Source texts of formatted documents
----
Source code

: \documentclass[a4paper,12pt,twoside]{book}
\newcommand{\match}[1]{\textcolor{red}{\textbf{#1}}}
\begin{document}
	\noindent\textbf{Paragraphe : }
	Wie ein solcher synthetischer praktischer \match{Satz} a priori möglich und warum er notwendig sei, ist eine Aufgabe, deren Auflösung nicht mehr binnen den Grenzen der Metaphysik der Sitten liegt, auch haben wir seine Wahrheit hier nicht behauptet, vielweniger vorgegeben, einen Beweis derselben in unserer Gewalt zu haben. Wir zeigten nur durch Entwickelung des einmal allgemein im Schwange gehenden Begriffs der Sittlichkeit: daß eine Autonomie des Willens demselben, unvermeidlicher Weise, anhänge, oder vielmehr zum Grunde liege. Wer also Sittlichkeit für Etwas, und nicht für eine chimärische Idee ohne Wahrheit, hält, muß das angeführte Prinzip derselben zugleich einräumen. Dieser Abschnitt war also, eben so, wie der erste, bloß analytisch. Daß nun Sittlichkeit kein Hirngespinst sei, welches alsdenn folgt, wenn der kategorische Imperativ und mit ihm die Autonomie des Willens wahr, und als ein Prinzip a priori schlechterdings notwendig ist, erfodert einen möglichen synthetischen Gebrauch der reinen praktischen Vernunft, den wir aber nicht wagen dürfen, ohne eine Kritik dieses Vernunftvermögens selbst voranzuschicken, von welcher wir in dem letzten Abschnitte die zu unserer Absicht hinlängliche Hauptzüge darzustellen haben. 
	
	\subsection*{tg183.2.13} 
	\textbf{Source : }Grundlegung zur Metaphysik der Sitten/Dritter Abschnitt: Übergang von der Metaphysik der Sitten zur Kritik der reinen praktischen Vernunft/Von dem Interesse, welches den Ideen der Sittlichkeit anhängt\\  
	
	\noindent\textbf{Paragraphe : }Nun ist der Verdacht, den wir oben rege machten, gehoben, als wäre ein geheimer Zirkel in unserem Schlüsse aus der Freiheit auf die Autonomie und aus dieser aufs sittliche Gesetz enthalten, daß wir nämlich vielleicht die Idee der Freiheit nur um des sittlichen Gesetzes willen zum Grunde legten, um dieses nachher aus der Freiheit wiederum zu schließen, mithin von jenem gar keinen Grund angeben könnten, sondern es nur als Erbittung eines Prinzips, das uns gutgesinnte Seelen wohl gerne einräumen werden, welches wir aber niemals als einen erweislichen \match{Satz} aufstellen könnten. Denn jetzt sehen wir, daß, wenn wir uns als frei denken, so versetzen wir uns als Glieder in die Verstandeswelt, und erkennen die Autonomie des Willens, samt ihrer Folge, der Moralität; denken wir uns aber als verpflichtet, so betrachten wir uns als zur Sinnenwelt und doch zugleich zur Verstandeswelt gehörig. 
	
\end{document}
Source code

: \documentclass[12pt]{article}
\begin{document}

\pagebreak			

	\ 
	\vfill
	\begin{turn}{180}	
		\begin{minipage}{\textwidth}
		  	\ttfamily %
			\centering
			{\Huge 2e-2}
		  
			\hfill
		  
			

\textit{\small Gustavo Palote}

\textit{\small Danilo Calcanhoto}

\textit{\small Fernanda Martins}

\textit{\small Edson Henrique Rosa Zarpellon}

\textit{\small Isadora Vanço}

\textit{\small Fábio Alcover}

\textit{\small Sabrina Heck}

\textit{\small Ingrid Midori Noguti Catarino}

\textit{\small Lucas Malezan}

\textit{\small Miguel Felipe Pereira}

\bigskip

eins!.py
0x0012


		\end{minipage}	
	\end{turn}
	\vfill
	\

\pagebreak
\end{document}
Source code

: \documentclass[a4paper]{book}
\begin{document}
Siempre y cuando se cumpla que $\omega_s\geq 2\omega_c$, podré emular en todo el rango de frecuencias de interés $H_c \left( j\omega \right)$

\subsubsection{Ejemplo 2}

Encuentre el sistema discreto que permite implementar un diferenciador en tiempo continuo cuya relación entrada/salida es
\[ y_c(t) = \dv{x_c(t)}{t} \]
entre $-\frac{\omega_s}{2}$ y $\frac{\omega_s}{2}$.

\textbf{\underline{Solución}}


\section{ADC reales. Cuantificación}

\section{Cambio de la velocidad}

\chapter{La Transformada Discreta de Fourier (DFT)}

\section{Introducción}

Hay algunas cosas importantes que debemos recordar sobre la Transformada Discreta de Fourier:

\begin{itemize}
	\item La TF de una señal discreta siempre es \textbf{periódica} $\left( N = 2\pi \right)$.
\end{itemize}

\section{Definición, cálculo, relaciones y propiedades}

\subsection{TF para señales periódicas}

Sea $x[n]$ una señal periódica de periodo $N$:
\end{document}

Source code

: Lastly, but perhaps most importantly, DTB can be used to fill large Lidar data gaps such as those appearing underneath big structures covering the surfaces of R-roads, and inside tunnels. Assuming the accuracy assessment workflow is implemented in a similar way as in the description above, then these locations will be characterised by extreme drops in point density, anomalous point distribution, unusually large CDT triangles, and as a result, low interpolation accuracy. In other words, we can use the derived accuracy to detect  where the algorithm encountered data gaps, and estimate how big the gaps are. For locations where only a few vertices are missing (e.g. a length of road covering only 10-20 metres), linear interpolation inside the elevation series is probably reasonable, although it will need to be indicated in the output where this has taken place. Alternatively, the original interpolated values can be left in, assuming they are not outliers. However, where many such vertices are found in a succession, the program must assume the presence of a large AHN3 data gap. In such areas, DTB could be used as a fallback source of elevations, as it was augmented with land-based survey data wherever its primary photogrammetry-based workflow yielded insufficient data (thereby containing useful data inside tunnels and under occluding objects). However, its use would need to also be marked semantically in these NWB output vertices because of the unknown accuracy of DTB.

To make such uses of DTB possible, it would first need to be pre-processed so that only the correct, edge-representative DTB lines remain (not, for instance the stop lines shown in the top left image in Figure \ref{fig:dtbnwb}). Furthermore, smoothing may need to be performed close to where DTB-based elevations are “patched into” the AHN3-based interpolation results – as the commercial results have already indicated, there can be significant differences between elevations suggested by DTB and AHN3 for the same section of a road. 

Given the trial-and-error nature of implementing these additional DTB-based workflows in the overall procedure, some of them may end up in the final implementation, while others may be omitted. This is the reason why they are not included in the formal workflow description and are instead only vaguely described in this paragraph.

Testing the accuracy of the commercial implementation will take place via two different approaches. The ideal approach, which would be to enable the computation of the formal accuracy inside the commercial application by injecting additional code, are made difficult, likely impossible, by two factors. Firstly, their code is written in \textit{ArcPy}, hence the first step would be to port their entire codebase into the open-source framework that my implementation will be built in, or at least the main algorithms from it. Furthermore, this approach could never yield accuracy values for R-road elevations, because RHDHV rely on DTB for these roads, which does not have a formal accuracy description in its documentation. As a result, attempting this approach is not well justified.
----
Every word of every entry must be returned as it appears.

Source code

: \documentclass[a4paper,12pt,twoside]{book}
\newcommand{\match}[1]{\textcolor{red}{\textbf{#1}}}
\begin{document}
	\noindent\textbf{Paragraphe : }
	Wie ein solcher synthetischer praktischer \match{Satz} a priori möglich und warum er notwendig sei, ist eine Aufgabe, deren Auflösung nicht mehr binnen den Grenzen der Metaphysik der Sitten liegt, auch haben wir seine Wahrheit hier nicht behauptet, vielweniger vorgegeben, einen Beweis derselben in unserer Gewalt zu haben. Wir zeigten nur durch Entwickelung des einmal allgemein im Schwange gehenden Begriffs der Sittlichkeit: daß eine Autonomie des Willens demselben, unvermeidlicher Weise, anhänge, oder vielmehr zum Grunde liege. Wer also Sittlichkeit für Etwas, und nicht für eine chimärische Idee ohne Wahrheit, hält, muß das angeführte Prinzip derselben zugleich einräumen. Dieser Abschnitt war also, eben so, wie der erste, bloß analytisch. Daß nun Sittlichkeit kein Hirngespinst sei, welches alsdenn folgt, wenn der kategorische Imperativ und mit ihm die Autonomie des Willens wahr, und als ein Prinzip a priori schlechterdings notwendig ist, erfodert einen möglichen synthetischen Gebrauch der reinen praktischen Vernunft, den wir aber nicht wagen dürfen, ohne eine Kritik dieses Vernunftvermögens selbst voranzuschicken, von welcher wir in dem letzten Abschnitte die zu unserer Absicht hinlängliche Hauptzüge darzustellen haben. 
	
	\subsection*{tg183.2.13} 
	\textbf{Source : }Grundlegung zur Metaphysik der Sitten/Dritter Abschnitt: Übergang von der Metaphysik der Sitten zur Kritik der reinen praktischen Vernunft/Von dem Interesse, welches den Ideen der Sittlichkeit anhängt\\  
	
	\noindent\textbf{Paragraphe : }Nun ist der Verdacht, den wir oben rege machten, gehoben, als wäre ein geheimer Zirkel in unserem Schlüsse aus der Freiheit auf die Autonomie und aus dieser aufs sittliche Gesetz enthalten, daß wir nämlich vielleicht die Idee der Freiheit nur um des sittlichen Gesetzes willen zum Grunde legten, um dieses nachher aus der Freiheit wiederum zu schließen, mithin von jenem gar keinen Grund angeben könnten, sondern es nur als Erbittung eines Prinzips, das uns gutgesinnte Seelen wohl gerne einräumen werden, welches wir aber niemals als einen erweislichen \match{Satz} aufstellen könnten. Denn jetzt sehen wir, daß, wenn wir uns als frei denken, so versetzen wir uns als Glieder in die Verstandeswelt, und erkennen die Autonomie des Willens, samt ihrer Folge, der Moralität; denken wir uns aber als verpflichtet, so betrachten wir uns als zur Sinnenwelt und doch zugleich zur Verstandeswelt gehörig. 
	
\end{document}
Source code

: \documentclass[12pt]{article}
\begin{document}

\pagebreak			

	\ 
	\vfill
	\begin{turn}{180}	
		\begin{minipage}{\textwidth}
		  	\ttfamily %
			\centering
			{\Huge 2e-2}
		  
			\hfill
		  
			

\textit{\small Gustavo Palote}

\textit{\small Danilo Calcanhoto}

\textit{\small Fernanda Martins}

\textit{\small Edson Henrique Rosa Zarpellon}

\textit{\small Isadora Vanço}

\textit{\small Fábio Alcover}

\textit{\small Sabrina Heck}

\textit{\small Ingrid Midori Noguti Catarino}

\textit{\small Lucas Malezan}

\textit{\small Miguel Felipe Pereira}

\bigskip

eins!.py
0x0012


		\end{minipage}	
	\end{turn}
	\vfill
	\

\pagebreak
\end{document}
Source code

: \documentclass[a4paper]{book}
\begin{document}
Siempre y cuando se cumpla que $\omega_s\geq 2\omega_c$, podré emular en todo el rango de frecuencias de interés $H_c \left( j\omega \right)$

\subsubsection{Ejemplo 2}

Encuentre el sistema discreto que permite implementar un diferenciador en tiempo continuo cuya relación entrada/salida es
\[ y_c(t) = \dv{x_c(t)}{t} \]
entre $-\frac{\omega_s}{2}$ y $\frac{\omega_s}{2}$.

\textbf{\underline{Solución}}


\section{ADC reales. Cuantificación}

\section{Cambio de la velocidad}

\chapter{La Transformada Discreta de Fourier (DFT)}

\section{Introducción}

Hay algunas cosas importantes que debemos recordar sobre la Transformada Discreta de Fourier:

\begin{itemize}
	\item La TF de una señal discreta siempre es \textbf{periódica} $\left( N = 2\pi \right)$.
\end{itemize}

\section{Definición, cálculo, relaciones y propiedades}

\subsection{TF para señales periódicas}

Sea $x[n]$ una señal periódica de periodo $N$:
\end{document}

Source code

: Lastly, but perhaps most importantly, DTB can be used to fill large Lidar data gaps such as those appearing underneath big structures covering the surfaces of R-roads, and inside tunnels. Assuming the accuracy assessment workflow is implemented in a similar way as in the description above, then these locations will be characterised by extreme drops in point density, anomalous point distribution, unusually large CDT triangles, and as a result, low interpolation accuracy. In other words, we can use the derived accuracy to detect  where the algorithm encountered data gaps, and estimate how big the gaps are. For locations where only a few vertices are missing (e.g. a length of road covering only 10-20 metres), linear interpolation inside the elevation series is probably reasonable, although it will need to be indicated in the output where this has taken place. Alternatively, the original interpolated values can be left in, assuming they are not outliers. However, where many such vertices are found in a succession, the program must assume the presence of a large AHN3 data gap. In such areas, DTB could be used as a fallback source of elevations, as it was augmented with land-based survey data wherever its primary photogrammetry-based workflow yielded insufficient data (thereby containing useful data inside tunnels and under occluding objects). However, its use would need to also be marked semantically in these NWB output vertices because of the unknown accuracy of DTB.

To make such uses of DTB possible, it would first need to be pre-processed so that only the correct, edge-representative DTB lines remain (not, for instance the stop lines shown in the top left image in Figure \ref{fig:dtbnwb}). Furthermore, smoothing may need to be performed close to where DTB-based elevations are “patched into” the AHN3-based interpolation results – as the commercial results have already indicated, there can be significant differences between elevations suggested by DTB and AHN3 for the same section of a road. 

Given the trial-and-error nature of implementing these additional DTB-based workflows in the overall procedure, some of them may end up in the final implementation, while others may be omitted. This is the reason why they are not included in the formal workflow description and are instead only vaguely described in this paragraph.

Testing the accuracy of the commercial implementation will take place via two different approaches. The ideal approach, which would be to enable the computation of the formal accuracy inside the commercial application by injecting additional code, are made difficult, likely impossible, by two factors. Firstly, their code is written in \textit{ArcPy}, hence the first step would be to port their entire codebase into the open-source framework that my implementation will be built in, or at least the main algorithms from it. Furthermore, this approach could never yield accuracy values for R-road elevations, because RHDHV rely on DTB for these roads, which does not have a formal accuracy description in its documentation. As a result, attempting this approach is not well justified.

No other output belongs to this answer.